Member of the Grand National Assembly
- In office 2007–2015
- Constituency: Batman (2007, 2011)

Personal details
- Born: Ayla Akat Ata February 16, 1976 (age 50) Diyarbakır, Turkey
- Children: 1
- Education: Dicle University

= Ayla Akat Ata =

Kurdish politician of the Peace and Democracy Party (BDP) in Batman, Turkey

Ayla Akat Ata (born 16 February 1976) is a Kurdish lawyer and former member of the Grand National Assembly of Turkey of the Peace and Democracy Party (BDP). She is a women's rights activist and the co-founder of the Free Women's Congress (KJA). Besides she was also involved in the negotiations between the Kurdistan Workers' Party (PKK) and the Turkish Government in 2013.

==Early life and education==
Ayla Akat Ata was born in Diyarbakır in 1976. Since graduating from the Faculty of Law at Dicle University in Diyarbakır, she has been working as a lawyer. She is a member of the Turkish Human Rights Association (İHD), and a co-founder of the Free Women's Congress (KJA), which is organized through an assembly of 501 members.

== Political career ==
In July 2007, she stood as an independent candidate in the Turkish parliamentary elections and entered the Turkish Parliament, joining the Democratic Society Party (DTP). After the DTP was banned on 11 December 2009, she joined the Peace and Democracy Party (BDP).

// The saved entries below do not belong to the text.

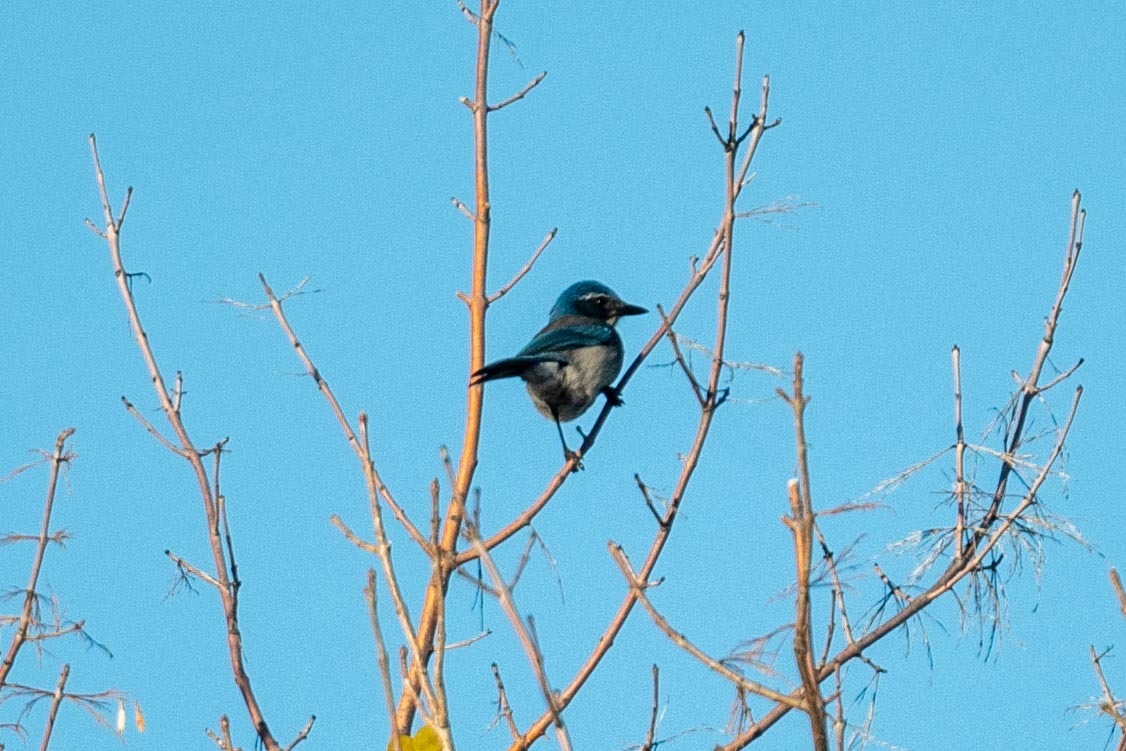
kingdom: Animalia
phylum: Chordata
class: Aves
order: Passeriformes
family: Corvidae
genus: Aphelocoma
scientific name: Aphelocoma californica
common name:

She was re-elected in the 12 June 2011 general election. In January 2013 she was involved in the peace process between the Kurdistan Workers' Party (PKK) and the Turkish Government and met with Abdullah Öcalan in İmralı prison together with Ahmet Türk. In 2015, she unsuccessfully demanded the abolition of the article 299 of the Turkish Penal Code, which criminalizes insulting the Turkish president.

=== Legal prosecution ===
In September 2007, she and Aysel Tuğluk were charged with “conducting propaganda for an outlawed organization” and “aiding and abetting a terrorist organization.” On the 26 October 2016, she was detained and later arrested while attending a protest against the dismissal of the Co-Mayors Gültan Kışanak and Fırat Anlı and accused of "managing a terrorist organization" also due to her activities in the Democratic Society Congress (DTK). She was released on the 4 May 2017. She was re-arrested in February 2018 for a speech she gave in relation of Kamber Moroç who had died as Turkish soldiers opened fire on a bus. In this case she was released in May 2018. In September 2020, she was detained with other 82 politicians over accusations that she supported the Kobanî protests in 2014, which were in support of the Kurdish population besieged in Kobanî by the Islamic State of Iraq and the Levant (ISIL).